> **TEXT SECTION**:
- - -

# Need advice, not sure what to think...



## Kaartoon (Mar 3, 2013)

My husband and I have been married for a year and a half. When we were dating, he wanted to wait until we were married to have sex, which I was ok with since I am traditional as well. Well, we would fool around, oral, and mutual play, he seemed to really be into me and even (this may sound gross) as far as sometimes licking his fingers afterwards and making a huge deal about how much he enjoyed me and my "taste" and all this. 

Well, we got married August 20th 2011, and didnt have sex on our wedding night, we had sex maybe twice during the week and a half honeymoon. I have a very high sex drive, I always am willing. Since we married there has been a drastic decline, to the point of I dont even remember the last time we had sex. He gets testosterone shots twice a month, but they seem to do nothing. 

Last night, we were watching a movie and I slipped my breast out and guided his hand to carress me and he got mad, to the point where we actually fought about it. He was saying that he just wanted to watch the movie and I was being rude and I didnt understand....blah blah blah....I feel so ugly, worthless, and I feel like he isnt attracted to me. Like he thought he was when we were dating, then saw what he married and just lost interest. I am not slim, I am a bbw, which he was just fine with. Maybe it is my own insecurities, but I feel like he realized after we got married that he really wasnt into that, and has since lost all desire for me. It hurts me, I am crying just writing this, because I dont know if I am willing to stay in a marriage that there is no physical contact. I love him, and married him "for better or for worse" but I feel like...it isnt fair to me. I have toys, I can get myself off, thats not the issue, the issue is the closeness and affection, I need that. He wont even really cuddle with me anymore, he is either looking at ebay on his phone or puts the dog in between us saying "he is feeling insecure, he needs to be here right now"....its getting really old. What should I do?

- - -

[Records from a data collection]
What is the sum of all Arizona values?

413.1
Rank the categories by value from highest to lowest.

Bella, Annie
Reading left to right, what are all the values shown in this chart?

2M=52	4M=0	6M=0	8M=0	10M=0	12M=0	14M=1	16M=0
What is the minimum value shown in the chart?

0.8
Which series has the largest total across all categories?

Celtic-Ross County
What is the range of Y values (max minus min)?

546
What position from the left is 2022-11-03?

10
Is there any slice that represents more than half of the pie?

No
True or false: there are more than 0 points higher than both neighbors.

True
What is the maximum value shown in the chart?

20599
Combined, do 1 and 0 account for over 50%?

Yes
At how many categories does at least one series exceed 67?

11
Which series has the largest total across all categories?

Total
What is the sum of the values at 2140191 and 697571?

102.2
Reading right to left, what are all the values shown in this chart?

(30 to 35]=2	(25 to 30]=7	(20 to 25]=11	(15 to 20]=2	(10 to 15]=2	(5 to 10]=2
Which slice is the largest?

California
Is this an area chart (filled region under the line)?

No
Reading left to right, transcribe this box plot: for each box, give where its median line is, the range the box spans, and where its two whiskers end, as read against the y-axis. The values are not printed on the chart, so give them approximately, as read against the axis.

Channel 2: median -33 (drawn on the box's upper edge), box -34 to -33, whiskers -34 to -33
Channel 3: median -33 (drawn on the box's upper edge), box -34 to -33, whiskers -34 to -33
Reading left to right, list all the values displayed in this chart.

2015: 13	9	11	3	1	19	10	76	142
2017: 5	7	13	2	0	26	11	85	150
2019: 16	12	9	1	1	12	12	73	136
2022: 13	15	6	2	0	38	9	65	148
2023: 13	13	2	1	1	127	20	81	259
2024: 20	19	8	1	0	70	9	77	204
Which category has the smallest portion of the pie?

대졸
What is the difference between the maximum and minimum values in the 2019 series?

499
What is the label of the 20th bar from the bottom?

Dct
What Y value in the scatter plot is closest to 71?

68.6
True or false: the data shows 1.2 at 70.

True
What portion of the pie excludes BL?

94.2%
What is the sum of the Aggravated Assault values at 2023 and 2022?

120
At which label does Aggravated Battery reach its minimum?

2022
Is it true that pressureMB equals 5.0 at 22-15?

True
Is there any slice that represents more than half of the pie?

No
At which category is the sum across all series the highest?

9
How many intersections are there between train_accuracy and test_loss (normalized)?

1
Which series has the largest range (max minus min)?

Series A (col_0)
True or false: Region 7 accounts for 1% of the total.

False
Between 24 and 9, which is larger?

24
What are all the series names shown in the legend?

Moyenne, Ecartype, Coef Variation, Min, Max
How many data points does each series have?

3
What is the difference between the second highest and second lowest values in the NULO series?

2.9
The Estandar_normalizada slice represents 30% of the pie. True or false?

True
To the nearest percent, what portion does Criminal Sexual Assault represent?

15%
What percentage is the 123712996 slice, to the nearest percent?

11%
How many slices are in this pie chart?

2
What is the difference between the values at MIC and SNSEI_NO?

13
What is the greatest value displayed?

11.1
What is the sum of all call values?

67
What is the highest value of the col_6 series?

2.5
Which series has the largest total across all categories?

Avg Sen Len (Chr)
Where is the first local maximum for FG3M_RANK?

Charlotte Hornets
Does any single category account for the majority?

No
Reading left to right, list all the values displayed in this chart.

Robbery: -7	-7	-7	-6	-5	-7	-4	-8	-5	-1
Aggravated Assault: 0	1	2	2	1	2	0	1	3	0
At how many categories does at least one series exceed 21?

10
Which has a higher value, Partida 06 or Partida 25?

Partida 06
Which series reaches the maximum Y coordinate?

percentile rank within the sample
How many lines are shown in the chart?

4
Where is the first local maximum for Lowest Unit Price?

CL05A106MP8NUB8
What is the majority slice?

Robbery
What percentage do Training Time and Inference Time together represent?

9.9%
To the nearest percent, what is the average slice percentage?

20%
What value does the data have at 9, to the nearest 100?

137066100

- - -

> **EXERCISES TO COMPLETE**:
**1)** In the forum post, on what date did the couple get married?
**2)** Repeat the part of the forum post that begins with the words "# Need advice, not" and ends with "to do nothing.".
Rely only on the forum post.

> **RESPONSE LIST**:
**1)** They got married on August 20th, 2011.

**2)**
# Need advice, not sure what to think...



## Kaartoon (Mar 3, 2013)

My husband and I have been married for a year and a half. When we were dating, he wanted to wait until we were married to have sex, which I was ok with since I am traditional as well. Well, we would fool around, oral, and mutual play, he seemed to really be into me and even (this may sound gross) as far as sometimes licking his fingers afterwards and making a huge deal about how much he enjoyed me and my "taste" and all this. 

Well, we got married August 20th 2011, and didnt have sex on our wedding night, we had sex maybe twice during the week and a half honeymoon. I have a very high sex drive, I always am willing. Since we married there has been a drastic decline, to the point of I dont even remember the last time we had sex. He gets testosterone shots twice a month, but they seem to do nothing.